There is a fairly thorough look at Sholom Aleichem (the Jewish Mark Twain), whose stories about shtetl life in the early 1900s, would inspire the play, with its book by Joseph Stein and direction/choreography by the great Jerome Robbins, and the recently deceased Harold Prince producing. The show became the first commercially successful English-language play about Eastern European Jewish life. It ran for over 8 years in the Big Apple.
The film breaks itself the three culturally connected time frames: 1905 (when the story takes place), 1964 (the play’s first staging), and today. Each era gets examined for its turbulence. The beginning of the 20th century saw political upheaval in Czarist Russia and extensive anti-Semitic pogroms that forced Jews to become refugees. The middle frame covers the beginning of the quagmire that was Vietnam, John F. Kennedy having been assassinated a year earlier, and civil rights workers just murdered in Mississippi. The present portion of the documentary reveals the same right wing, fascist forces that forced the Jews from Anatevka more than a century ago are still embedded in a small, hateful portion of society. Interesting themes, indeed, but it’s a more enjoyable film when the songs are being sung, and the creators, numerous cast members from a variety of the productions provide their personal links to the musical, or of Topol talking about the film version. Personally, I’ve always adored Mostel as the quintessential Tevye.

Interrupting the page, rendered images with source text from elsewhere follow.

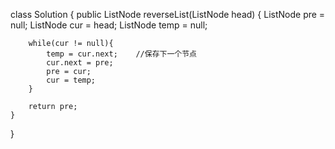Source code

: class Solution {
    public ListNode reverseList(ListNode head) {
        ListNode pre = null;
        ListNode cur = head;
        ListNode temp = null;
        
        while(cur != null){
            temp = cur.next;    //保存下一个节点
            cur.next = pre;
            pre = cur;
            cur = temp;
        }
        
        return pre;
    }
}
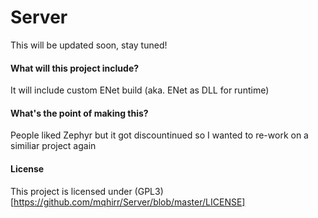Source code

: # Server
This will be updated soon, stay tuned!

#### What will this project include?
It will include custom ENet build (aka. ENet as DLL for runtime)

#### What's the point of making this?
People liked Zephyr but it got discountinued so I wanted to re-work on a similiar project again

#### License
This project is licensed under (GPL3)[https://github.com/mqhirr/Server/blob/master/LICENSE]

Fiddler: A Miracle of Miracles reminds us of the legacy of a Tony (9) and Oscar (3) winning production with universal appeal that is wildly deserving of further scrutiny. Whether it’s the stark interviews (often setting its subjects against a dark background), the engaging archival footage and photographs, and the audiotapes that break down the blocks used by Bock and Harnick to shape their score, this is a fascinating tale. Particularly the ancient reel-to-reel relics that the composers snail mailed back and forth—not everyone would congregate around a piano to pen their masterpieces—tendering up some lovely anecdotes. There’s also a look-hear of When Messiah Comes, a wry, comic song cut after the Detroit tryout. It’s available on numerous albums and is quite funny. Just not funny enough to have been kept in the show, which Harold Prince (in a missive to Peter Filichia in 2011) said “was dropped because it was theatrically too lugubrious and the shape of it too long to sustain at that point in the story.”
Anyway, it’s time to find a wedding or bar mitzvah playing some of the favorites the show. Or maybe I’ll just download the cast album from iTunes.
Elias Savada is a movie copyright researcher, critic, craft beer geek, and avid genealogist based in Bethesda, Maryland. He helps program the Spooky Movie International Movie Film Festival, and previously reviewed for Film Threat and Nitrate Online. He is an executive producer of the horror film German Angst and the new documentary Nuts! He co-authored, with David J. Skal, Dark Carnival: the Secret World of Tod Browning (the revised edition will be published in 2019 by Centipede Press).